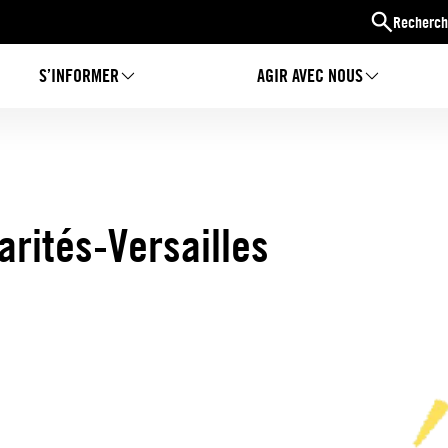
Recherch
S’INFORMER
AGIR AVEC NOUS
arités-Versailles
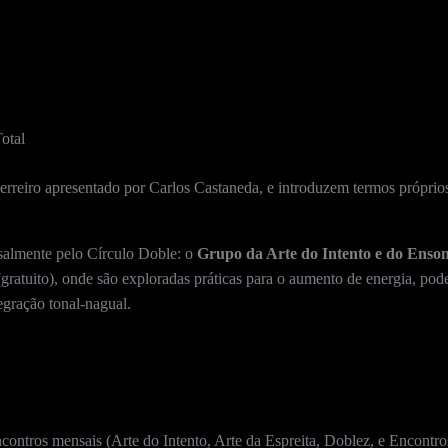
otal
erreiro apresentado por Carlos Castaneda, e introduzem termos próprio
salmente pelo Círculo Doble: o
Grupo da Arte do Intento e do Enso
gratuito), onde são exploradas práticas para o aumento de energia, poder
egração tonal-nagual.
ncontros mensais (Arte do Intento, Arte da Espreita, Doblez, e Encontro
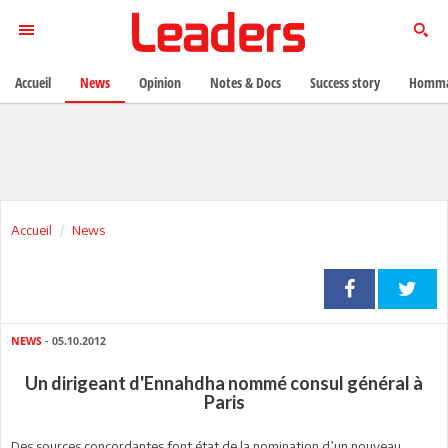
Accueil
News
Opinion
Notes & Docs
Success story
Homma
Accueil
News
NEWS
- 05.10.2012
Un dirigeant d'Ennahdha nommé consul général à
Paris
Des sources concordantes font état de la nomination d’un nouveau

§

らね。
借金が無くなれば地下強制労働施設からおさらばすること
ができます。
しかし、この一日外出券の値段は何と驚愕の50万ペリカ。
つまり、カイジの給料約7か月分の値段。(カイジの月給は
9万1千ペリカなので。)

§

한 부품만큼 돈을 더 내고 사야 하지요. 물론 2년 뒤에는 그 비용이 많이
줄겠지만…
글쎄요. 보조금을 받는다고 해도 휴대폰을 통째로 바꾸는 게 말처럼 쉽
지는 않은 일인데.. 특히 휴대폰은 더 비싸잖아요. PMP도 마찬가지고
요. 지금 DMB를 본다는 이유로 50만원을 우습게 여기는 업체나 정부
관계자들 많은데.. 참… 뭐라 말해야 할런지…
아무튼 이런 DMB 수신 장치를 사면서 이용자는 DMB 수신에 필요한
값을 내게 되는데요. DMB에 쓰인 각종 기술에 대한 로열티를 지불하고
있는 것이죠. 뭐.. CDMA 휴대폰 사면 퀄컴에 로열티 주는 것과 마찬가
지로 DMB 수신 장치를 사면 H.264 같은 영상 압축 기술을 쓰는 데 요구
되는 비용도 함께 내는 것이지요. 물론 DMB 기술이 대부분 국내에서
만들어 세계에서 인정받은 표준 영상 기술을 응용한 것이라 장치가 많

§

• What is required:
From the data above, extract the lines beginning with the line that contains "한 부품만큼 돈을 더 내고 사야 하지요. 물론 2년 뒤에는 그 비용이 많이" and ending with the line that contains "만들어 세계에서 인정받은 표준 영상 기술을 응용한 것이라 장치가 많", both included, and reproduce them verbatim.

• Answer:
한 부품만큼 돈을 더 내고 사야 하지요. 물론 2년 뒤에는 그 비용이 많이
줄겠지만…
글쎄요. 보조금을 받는다고 해도 휴대폰을 통째로 바꾸는 게 말처럼 쉽
지는 않은 일인데.. 특히 휴대폰은 더 비싸잖아요. PMP도 마찬가지고
요. 지금 DMB를 본다는 이유로 50만원을 우습게 여기는 업체나 정부
관계자들 많은데.. 참… 뭐라 말해야 할런지…
아무튼 이런 DMB 수신 장치를 사면서 이용자는 DMB 수신에 필요한
값을 내게 되는데요. DMB에 쓰인 각종 기술에 대한 로열티를 지불하고
있는 것이죠. 뭐.. CDMA 휴대폰 사면 퀄컴에 로열티 주는 것과 마찬가
지로 DMB 수신 장치를 사면 H.264 같은 영상 압축 기술을 쓰는 데 요구
되는 비용도 함께 내는 것이지요. 물론 DMB 기술이 대부분 국내에서
만들어 세계에서 인정받은 표준 영상 기술을 응용한 것이라 장치가 많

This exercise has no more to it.